This is not a dbmail issue perse. You're simple getting what you're
asking for :-) i.e. trouble.
First off, I'm assuming your spamc version supports the -s switch, and
is therefore defaulting to maxsize 256k, so messages larger than that
are not evaluated for spam probability.
Next I would advise investigating the resource throttling capabilities
for your MTA. Postfix simply lets you specify a maxproc value for you
local deliveries. Just set that value to something reasonably low. I
would guess that a value of perhaps 10 or 20 concurrent local deliveries
would do nicely unless you're chumming away massive amounts of email for
a large user community. In that case a 'reasonably powerful' machine
won't do anyhow.
If you want to manage resources more precisely you could split the
spamc/dbmail route to a seperate delivery transport.

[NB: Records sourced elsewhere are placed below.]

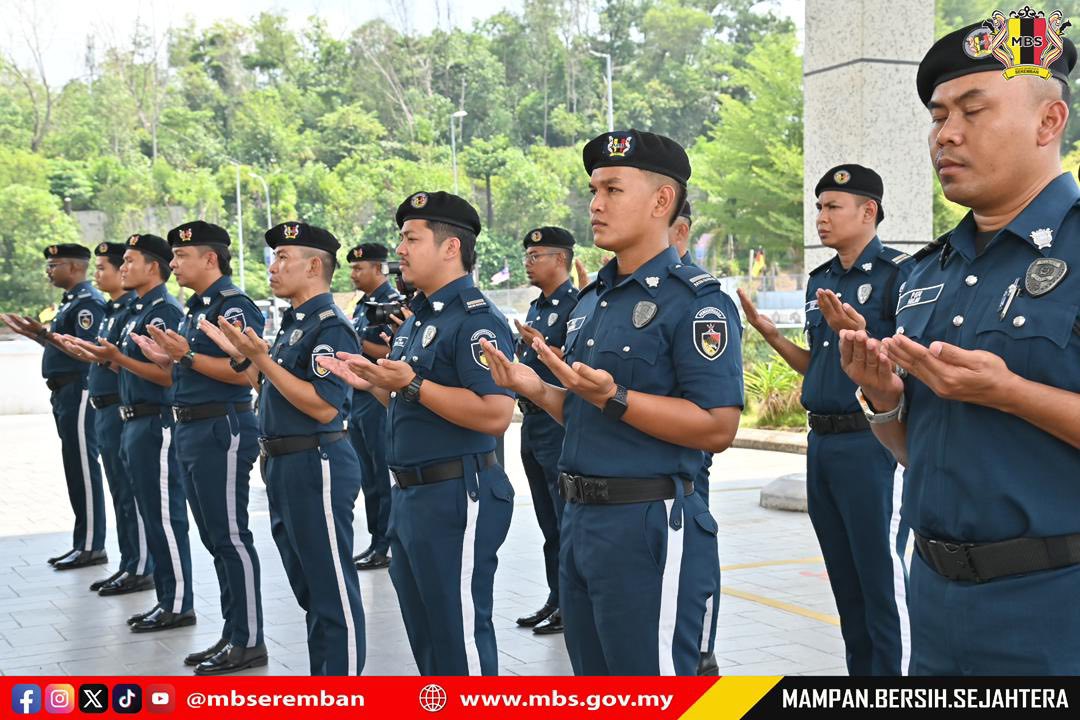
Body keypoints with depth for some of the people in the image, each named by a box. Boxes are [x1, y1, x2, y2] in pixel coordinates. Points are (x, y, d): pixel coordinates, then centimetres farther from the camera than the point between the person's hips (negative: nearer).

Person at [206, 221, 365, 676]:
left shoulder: (331, 326, -15)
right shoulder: (292, 323, 14)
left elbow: (324, 407, -24)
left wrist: (263, 359, -23)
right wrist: (241, 356, 8)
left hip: (317, 466, -10)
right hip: (284, 466, 10)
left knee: (333, 592, -2)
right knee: (308, 588, 18)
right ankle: (321, 677, 31)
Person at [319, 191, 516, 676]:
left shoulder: (475, 319, -16)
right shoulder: (419, 317, 15)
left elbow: (494, 415, -27)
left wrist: (411, 384, -26)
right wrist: (373, 383, 7)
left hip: (456, 495, -10)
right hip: (410, 492, 10)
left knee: (460, 636, 0)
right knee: (424, 635, 20)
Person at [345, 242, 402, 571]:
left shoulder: (393, 303, -11)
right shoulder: (362, 306, 17)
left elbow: (394, 354, -20)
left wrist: (356, 342, -18)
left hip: (380, 399, -9)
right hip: (358, 398, 9)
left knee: (384, 478, -3)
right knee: (368, 477, 13)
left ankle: (385, 548, 3)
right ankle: (377, 542, 20)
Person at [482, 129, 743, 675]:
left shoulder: (696, 300, -12)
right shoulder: (591, 301, 14)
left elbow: (717, 427, -20)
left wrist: (611, 397, -26)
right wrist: (537, 390, 4)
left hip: (649, 525, -9)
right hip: (580, 518, 9)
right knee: (594, 682, 20)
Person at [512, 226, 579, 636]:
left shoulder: (577, 304, -11)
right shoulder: (536, 307, 17)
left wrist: (543, 346, -26)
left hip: (562, 423, -9)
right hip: (532, 421, 9)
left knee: (568, 521, -3)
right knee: (548, 522, 14)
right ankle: (556, 598, 23)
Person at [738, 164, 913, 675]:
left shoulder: (899, 273, -9)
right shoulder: (820, 282, 14)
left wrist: (859, 335, -29)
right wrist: (768, 332, 6)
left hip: (874, 443, -8)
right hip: (822, 442, 8)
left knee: (883, 582, -2)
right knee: (846, 585, 15)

If you are using
postfix, just add a new transport in master.cf, i.e.:
spamfilter unix - n n - 10 pipe
user=nobody argv=/usr/local/sbin/spamfilter ${recipient}
where spamfilter could read like (straight from FILTER_README in postfix):
#!/bin/sh
# Localize these.
DBMAIL="/usr/sbin/dbmail-smtp -u"
# Exit codes from <sysexits.h>
EX_TEMPFAIL=75
EX_UNAVAILABLE=69
cat | spamc | $DBMAIL "$@" || \
{ echo Message content rejected; exit EX_UNAVAILABLE;}
exit $?
Philip Warner wrote:
We have a slightly unusual setup in that we pipe messages via
SpamAssassin just before delivery using the aliases:
| smapc -u <username> | dbmail-smtp -u <username>
but I think the problem we have found will occur with any locally piped
message.
We recently had a single message that was about 10MB in size and it was
delivered to 50 or so users. The way forward.c functions in the case of
a pipe is to open one pipe for each recipient, then read the input
stream and write it to each pipe. In this case it opens up 50 spamc and
50 dbmail-smtp processes. In processing the 10MB message, the machine (a
reasonably powerful one) almost died.
Limiting max recipient and/or limiting message size is not really an
option, so we are looking for other solutions. Especially solutions that
are likely to be included in the dbmail code, so we do not have to
maintain a patch.
What we are thinking of is either writing the message to a temporary
file, then sending to the pipes sequentially, or writing to a temp table
in the database, and doing the same.
We would appreciate any suggestions as to the best approach, and the
approach most likely to be incorporated in dbmail.